You could just read TFA:
"[A]ny doctrine or theory which holds that natural biological processes cannot account for the history, diversity, and complexity of life on earth and therefore rejects the scientific theory of evolution."
Basically, if you claim that anything other than simple biology was at work in creating animals, then you lose your funding (and possibly right to call yourselves a school).
Evolutionists frequently express confidence that as scientific knowledge advances it will inevitably become clear by what natural processes life arose and arrived at is present diversity and complexity. They don't generally claim that this is complety clear how it happened. The standard quoted above implies either that it is already completely clear or that it is wrong to be skeptical about claims that it will soon be.
Prominant aethists such as Richard Dawkins offer us a false diacotomy. They see a choice between a naturalistic world with no god or a magical freudian god who is the product our emotional needs after molding by social and political forces. This is a false diacotomy because educated theists tend to believe in a natural world with a natural god.
Think about it this way. Is it possible that the the Earth was terraformed by an advanced extraterrestial civilization? Could bioengineers from that civilization have played a major role in producing the "present diversity and complexity" of life? Is it possible that this hypothetical civilization sent representatives to Earth on rare occasions? If you admit that this is even barely possible, then you cannot say that the core concepts of Christianity and similiar religions are illogical or impossible.
What you can argue is that it is unlikely. Scientific evidence is very relevant here. If it can be shown that evolution is highly likely to occur under favorable circumstances, then the aethists win the argument. On the other hand if it can be shown that evolution is incredibly, absurdly, unlinkely, so unlikely that belief in it is comparable to belief in magic, then the theists win. As far as I know, neither of these things has happened yet.

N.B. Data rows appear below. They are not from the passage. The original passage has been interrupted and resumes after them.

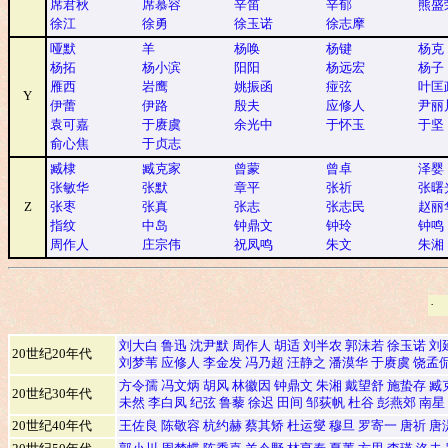
席君秋
席慕容
辛笛
辛郁
熊盛
徐江
徐勇
徐玉诺
徐志摩
哑默
羊
杨唤
杨键
杨克
杨拓
杨小滨
阳阳
杨远宏
杨子
雁西
岩鹰
姚振函
痖弦
叶匡
Y
伊蕾
伊路
殷夫
应修人
尹丽
袁可嘉
于赓虞
余光中
于怀玉
于坚
俞心焦
于贞志
臧棣
臧克家
曾蒙
曾卓
泽婴
张敏华
张默
章平
张祈
张曙
Z
张枣
张真
张志
张志民
赵丽
指纹
中岛
钟鼎文
钟玲
钟鸣
周作人
庄宗伟
祝凤鸣
朱文
朱湘
·
刘大白
鲁迅
沈尹默
周作人
胡适
刘半农
郭沫若
徐玉诺
刘
20世纪20年代
刘梦苇
应修人
李金发
冯乃超
汪静之
潘漠华
于赓虞
饶孟
方令孺
冯文炳
胡风
林徽因
钟鼎文
朱湘
戴望舒
施蛰存
臧
20世纪30年代
未然
李白凤
纪弦
鲁藜
徐迟
田间
邹荻帆
杜谷
彭燕郊
南星
20世纪40年代
王佐良
陈敬容
杭约赫
蔡其矫
杜运燮
穆旦
罗寄一
唐祈
唐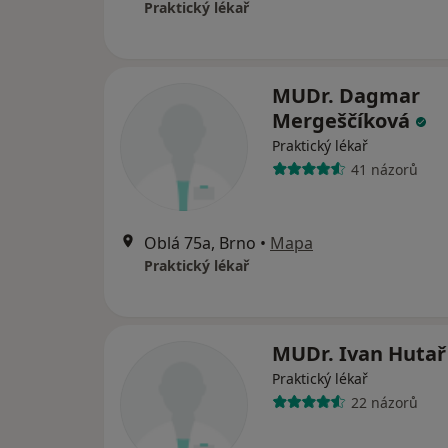
Praktický lékař
MUDr. Dagmar
Mergeščíková
Praktický lékař
41 názorů
Oblá 75a, Brno
•
Mapa
Praktický lékař
MUDr. Ivan Huta
Praktický lékař
22 názorů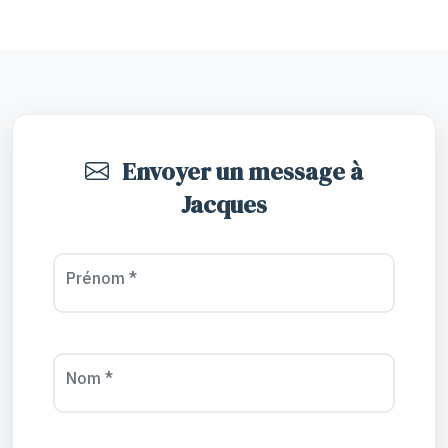
Envoyer un message à
Jacques
Prénom *
Nom *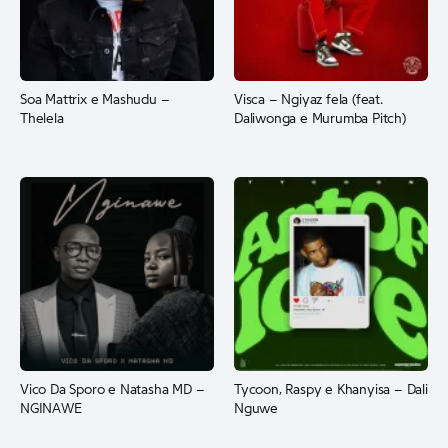
Soa Mattrix e Mashudu –
Visca – Ngiyaz fela (feat.
Thelela
Daliwonga e Murumba Pitch)
Vico Da Sporo e Natasha MD –
Tycoon, Raspy e Khanyisa – Dali
NGINAWE
Nguwe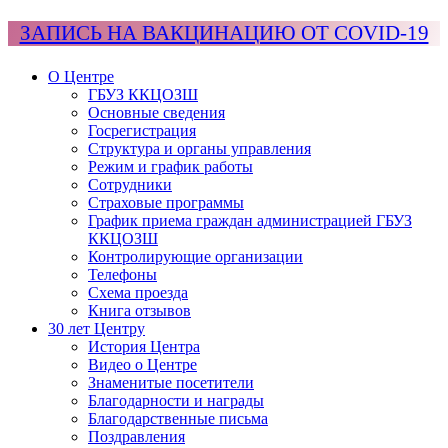
ЗАПИСЬ НА ВАКЦИНАЦИЮ ОТ COVID-19
О Центре
ГБУЗ ККЦОЗШ
Основные сведения
Госрегистрация
Структура и органы управления
Режим и график работы
Сотрудники
Страховые программы
График приема граждан администрацией ГБУЗ
ККЦОЗШ
Контролирующие организации
Телефоны
Схема проезда
Книга отзывов
30 лет Центру
История Центра
Видео о Центре
Знаменитые посетители
Благодарности и награды
Благодарственные письма
Поздравления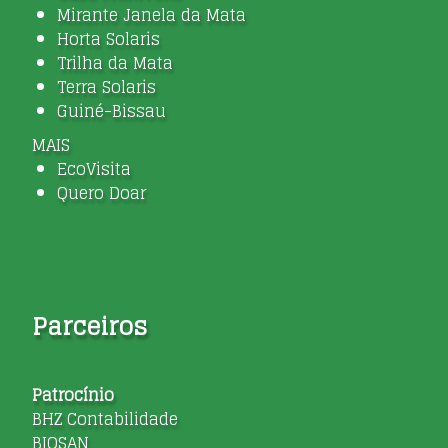
Mirante Janela da Mata
Horta Solaris
Trilha da Mata
Terra Solaris
Guiné-Bissau
MAIS
EcoVisita
Quero Doar
Parceiros
Patrocínio
BHZ Contabilidade
BIOSAN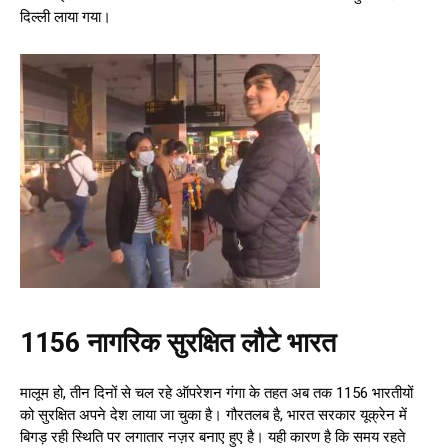
दिल्ली लाया गया।
1156 नागरिक सुरक्षित लौटे भारत
मालूम हो, तीन दिनों से चल रहे ऑपरेशन गंगा के तहत अब तक 1156 भारतीयों
को सुरक्षित अपने देश लाया जा चुका है। गौरतलब है, भारत सरकार यूक्रेन में
बिगड़ रही स्थिति पर लगातार नज़र बनाए हुए है। यही कारण है कि समय रहते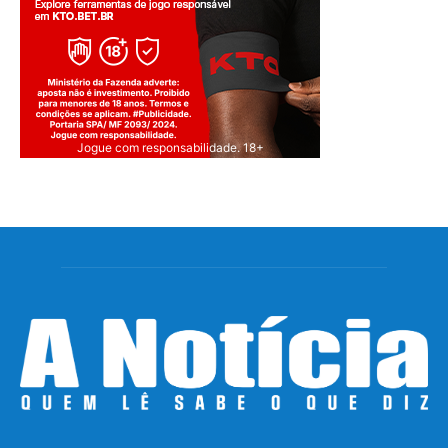
Jogue com responsabilidade. 18+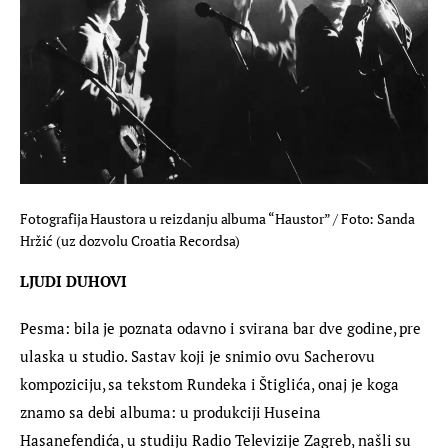
Fotografija Haustora u reizdanju albuma “Haustor” / Foto: Sanda
Hržić (uz dozvolu Croatia Recordsa)
LJUDI DUHOVI
Pesma: bila je poznata odavno i svirana bar dve godine, pre 
ulaska u studio. Sastav koji je snimio ovu Sacherovu 
kompoziciju, sa tekstom Rundeka i Štiglića, onaj je koga 
znamo sa debi albuma: u produkciji Huseina 
Hasanefendića, u studiju Radio Televizije Zagreb, našli su 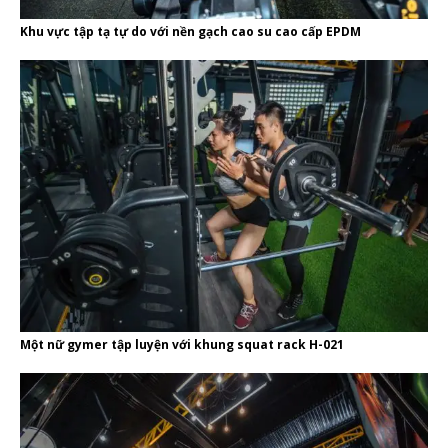
Khu vực tập tạ tự do với nền gạch cao su cao cấp EPDM
Một nữ gymer tập luyện với khung squat rack H-021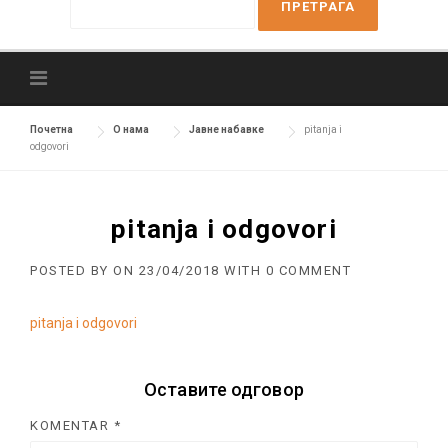
e
a
r
c
h
f
Почетна
О нама
Јавне набавке
pitanja i
odgovori
o
r
:
pitanja i odgovori
POSTED BY
ON
23/04/2018
WITH
0 COMMENT
pitanja i odgovori
Оставите одговор
KOMENTAR
*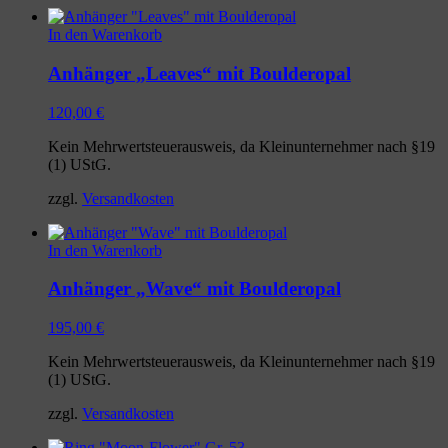
In den Warenkorb
Anhänger „Leaves“ mit Boulderopal
120,00
€
Kein Mehrwertsteuerausweis, da Kleinunternehmer nach §19
(1) UStG.
zzgl.
Versandkosten
In den Warenkorb
Anhänger „Wave“ mit Boulderopal
195,00
€
Kein Mehrwertsteuerausweis, da Kleinunternehmer nach §19
(1) UStG.
zzgl.
Versandkosten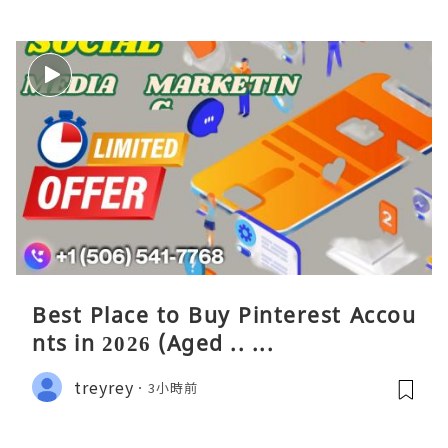
Best Place to Buy Pinterest Accou
nts in 2026 (Aged .. ...
treyrey
3小時前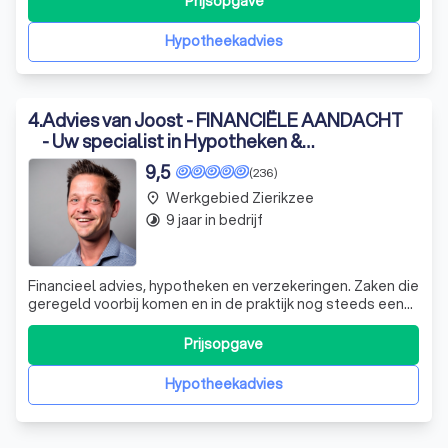
Prijsopgave
Hypotheekadvies
4
.
Advies van Joost - FINANCIËLE AANDACHT
- Uw specialist in Hypotheken &
Verzekeringen
9,5
(236)
Werkgebied Zierikzee
place
9 jaar in bedrijf
timelapse
Financieel advies, hypotheken en verzekeringen. Zaken die
geregeld voorbij komen en in de praktijk nog steeds een
minder positieve lading hebben. Je ziet het, bij het horen
ervan denkt men; daar heb je er weer één. Ik chargeer een
Prijsopgave
beetje, maar ondanks dat het imago van banken en
verzekeringen de laa
Hypotheekadvies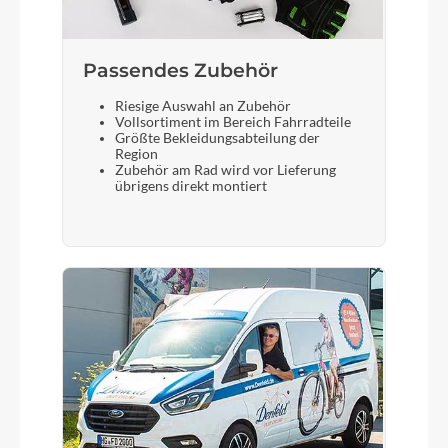
Bremshebel
Shimano
Passendes Zubehör
Steuersatz
Riesige Auswahl an Zubehör
Vollsortiment im Bereich Fahrradteile
ACROS AZF-1035, ICR (Integrated Cable
Größte Bekleidungsabteilung der
Routing), Top Zero-Stack 1 1/2" (ZS 56mm),
Region
Zubehör am Rad wird vor Lieferung
Bottom Zero-Stack 1 1/2" (ZS 56mm), HIC
übrigens direkt montiert
Sattel
ACID Sequence 180
Gabel
RockShox Recon Silver RL Air, Tapered,
15x110mm, 100mm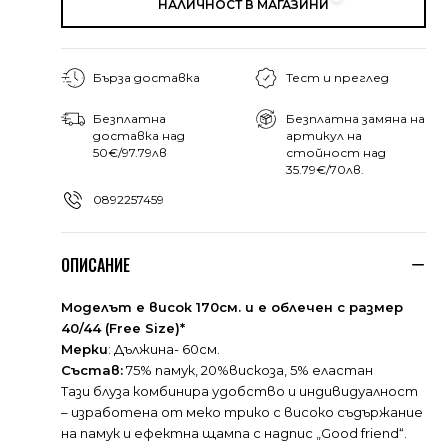
НАЛИЧНОСТ В МАГАЗИНИ
Бърза доставка
Тест и преглед
Безплатна
Безплатна замяна на
доставка над
артикул на
50€/97.79лв
стойност над
35.79€/70лв.
0892257459
ОПИСАНИЕ
Моделът е висок 170см. и е облечен с размер
40/44 (Free Size)*
Мерки
: Дължина- 60см.
Състав:
75% памук, 20%вискоза, 5% еластан
Тази блуза комбинира удобство и индивидуалност
– изработена от меко трико с високо съдържание
на памук и ефектна щампа с надпис „Good friend“.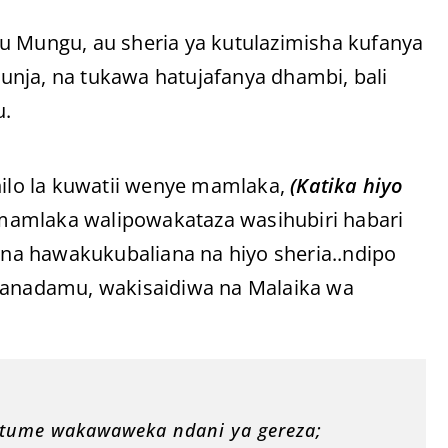
u Mungu, au sheria ya kutulazimisha kufanya
unja, na tukawa hatujafanya dhambi, bali
.
hilo la kuwatii wenye mamlaka,
(Katika hiyo
e mamlaka walipowakataza wasihubiri habari
na hawakukubaliana na hiyo sheria..ndipo
anadamu, wakisaidiwa na Malaika wa
tume wakawaweka ndani ya gereza;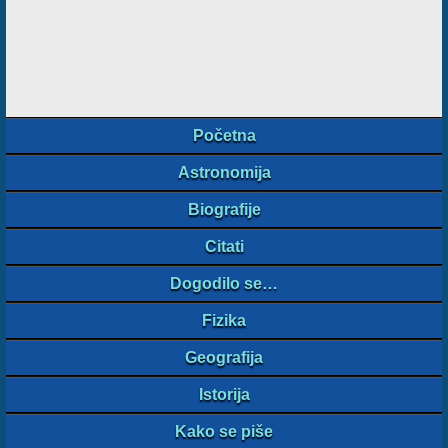
Početna
Astronomija
Biografije
Citati
Dogodilo se…
Fizika
Geografija
Istorija
Kako se piše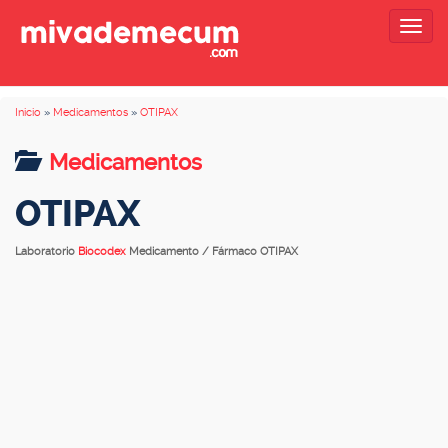
Togg
navig
Inicio
»
Medicamentos
»
OTIPAX
Medicamentos
OTIPAX
Laboratorio
Biocodex
Medicamento / Fármaco OTIPAX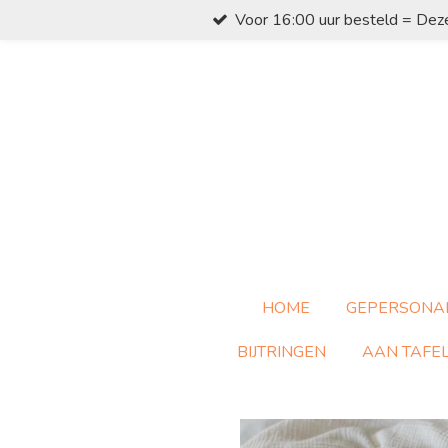
Voor 16:00 uur besteld = Dez
Ga
direct
naar
de
hoofdinhoud
HOME
GEPERSONA
BIJTRINGEN
AAN TAFE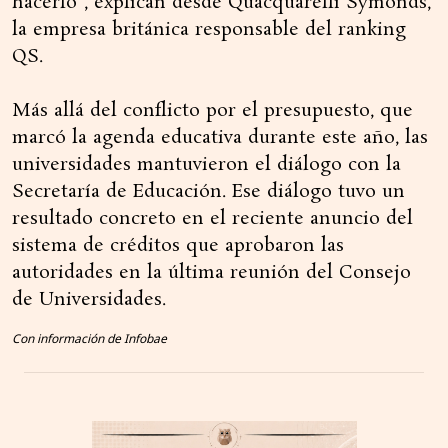
hacerlo”, explican desde Quacquarelli Symonds,
la empresa británica responsable del ranking
QS.
Más allá del conflicto por el presupuesto, que
marcó la agenda educativa durante este año, las
universidades mantuvieron el diálogo con la
Secretaría de Educación. Ese diálogo tuvo un
resultado concreto en el reciente anuncio del
sistema de créditos que aprobaron las
autoridades en la última reunión del Consejo
de Universidades.
Con información de Infobae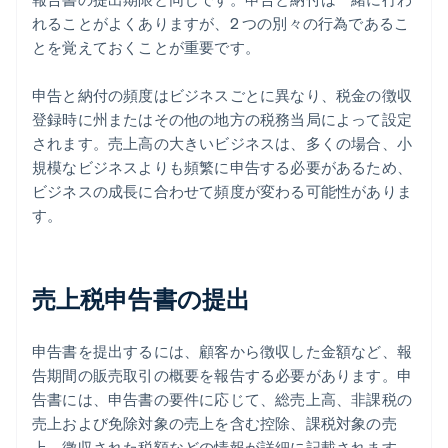
オハイオ州
れることがよくありますが、2 つの別々の行為であるこ
とを覚えておくことが重要です。
オクラホマ州
申告と納付の頻度はビジネスごとに異なり、税金の徴収
ペンシルベニア州
登録時に州またはその他の地方の税務当局によって設定
ロードアイランド州
されます。売上高の大きいビジネスは、多くの場合、小
規模なビジネスよりも頻繁に申告する必要があるため、
サウスカロライナ州
ビジネスの成長に合わせて頻度が変わる可能性がありま
サウスダコタ州
す。
テネシー州
テキサス州
売上税申告書の提出
ユタ州
申告書を提出するには、顧客から徴収した金額など、報
バーモント州
告期間の販売取引の概要を報告する必要があります。申
告書には、申告書の要件に応じて、総売上高、非課税の
バージニア州
売上および免除対象の売上を含む控除、課税対象の売
ワシントン州
上、徴収された税額などの情報が詳細に記載されます。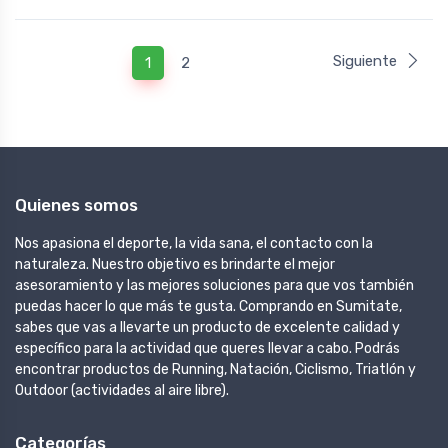
Siguiente
1
2
Quienes somos
Nos apasiona el deporte, la vida sana, el contacto con la
naturaleza. Nuestro objetivo es brindarte el mejor
asesoramiento y las mejores soluciones para que vos también
puedas hacer lo que más te gusta. Comprando en Sumitate,
sabes que vas a llevarte un producto de excelente calidad y
específico para la actividad que queres llevar a cabo. Podrás
encontrar productos de Running, Natación, Ciclismo, Triatlón y
Outdoor (actividades al aire libre).
Categorías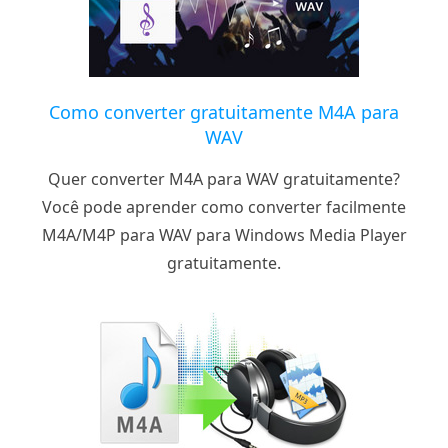
Como converter gratuitamente M4A para
WAV
Quer converter M4A para WAV gratuitamente?
Você pode aprender como converter facilmente
M4A/M4P para WAV para Windows Media Player
gratuitamente.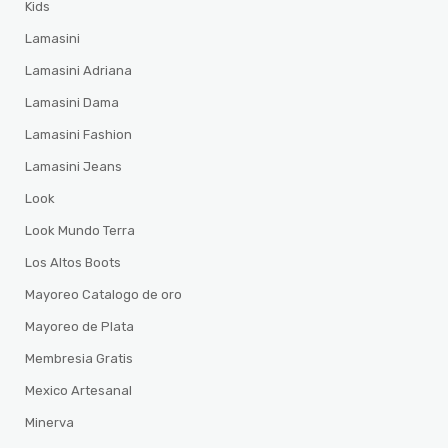
Kids
Lamasini
Lamasini Adriana
Lamasini Dama
Lamasini Fashion
Lamasini Jeans
Look
Look Mundo Terra
Los Altos Boots
Mayoreo Catalogo de oro
Mayoreo de Plata
Membresia Gratis
Mexico Artesanal
Minerva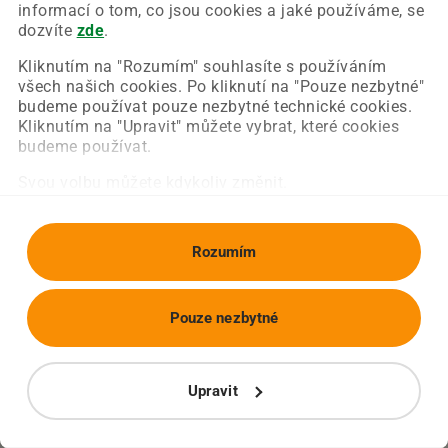
Chyba nastala na naší straně a už ji opravujeme.
informací o tom, co jsou cookies a jaké používáme, se
Zkuste prosím znovu načíst požadovanou stránku.
dozvíte
zde
.
Kliknutím na "Rozumím" souhlasíte s používáním
všech našich cookies. Po kliknutí na "Pouze nezbytné"
Obnovit stránku
Úvodní strana
budeme používat pouze nezbytné technické cookies.
Kliknutím na "Upravit" můžete vybrat, které cookies
budeme používat.
Svou volbu můžete kdykoliv změnit.
Rozumím
Pouze nezbytné
Upravit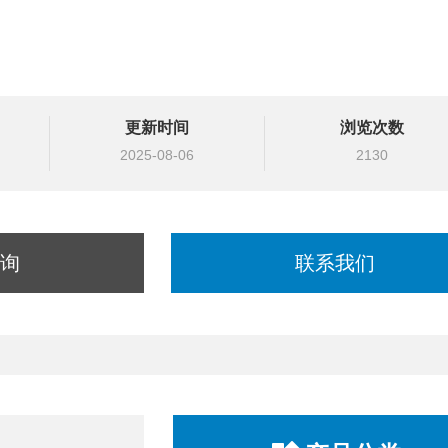
更新时间
浏览次数
2025-08-06
2130
询
联系我们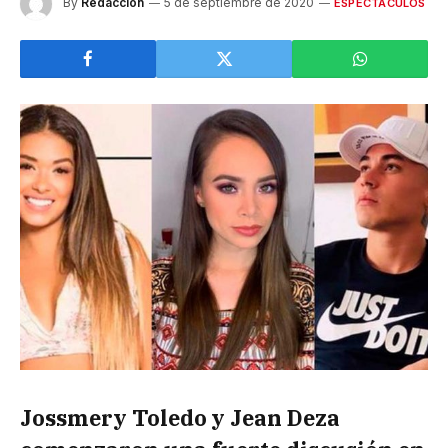
By
Redacción
5 de septiembre de 2020
ESPECTÁCULOS
Jossmery Toledo y Jean Deza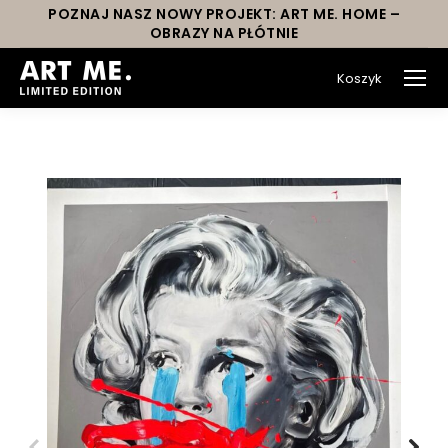
POZNAJ NASZ NOWY PROJEKT: ART ME. HOME –
OBRAZY NA PŁÓTNIE
Koszyk
You are here: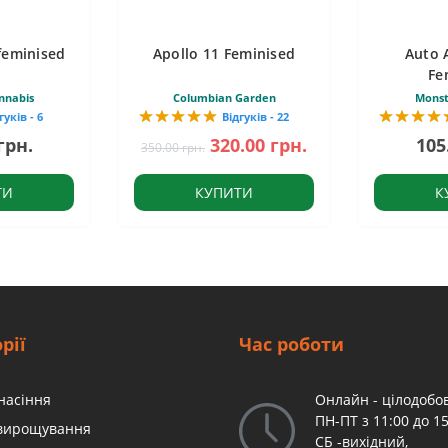
feminised
Apollo 11 Feminised
Auto 
Fe
nnabis
Columbian Garden
Monst
гуків - 6
Відгуків - 22
грн.
320.00 грн.
105
350.00 грн.
ТИ
КУПИТИ
К
рії
Час роботи
насіння
Онлайн - цілодобов
ПН-ПТ з 11:00 до 15
 вирощування
СБ -вихідний,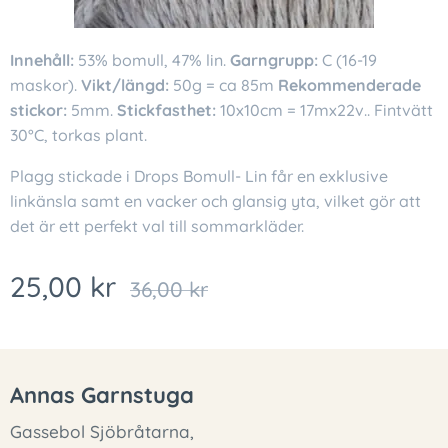
Innehåll:
53% bomull, 47% lin.
Garngrupp:
C (16-19
maskor).
Vikt/längd:
50g = ca 85m
Rekommenderade
stickor:
5mm.
Stickfasthet:
10x10cm = 17mx22v.. Fintvätt
30°C, torkas plant.
Plagg stickade i Drops Bomull- Lin får en exklusive
linkänsla samt en vacker och glansig yta, vilket gör att
det är ett perfekt val till sommarkläder.
25,00
kr
36,00
kr
Annas Garnstuga
Gassebol Sjöbråtarna,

I agree that science class is not the place to discuss claims of divine revelation. But, it is definely the place to discuss whether life on Earth is natural or artificial. This standard quoted above forbids such discussion and requires the teaching of the views of a particular philosophical school as fact. That philisophical school may not technically be religious, but the fact that it is aligned against religion makes a mokery of the concept of separation between church and state.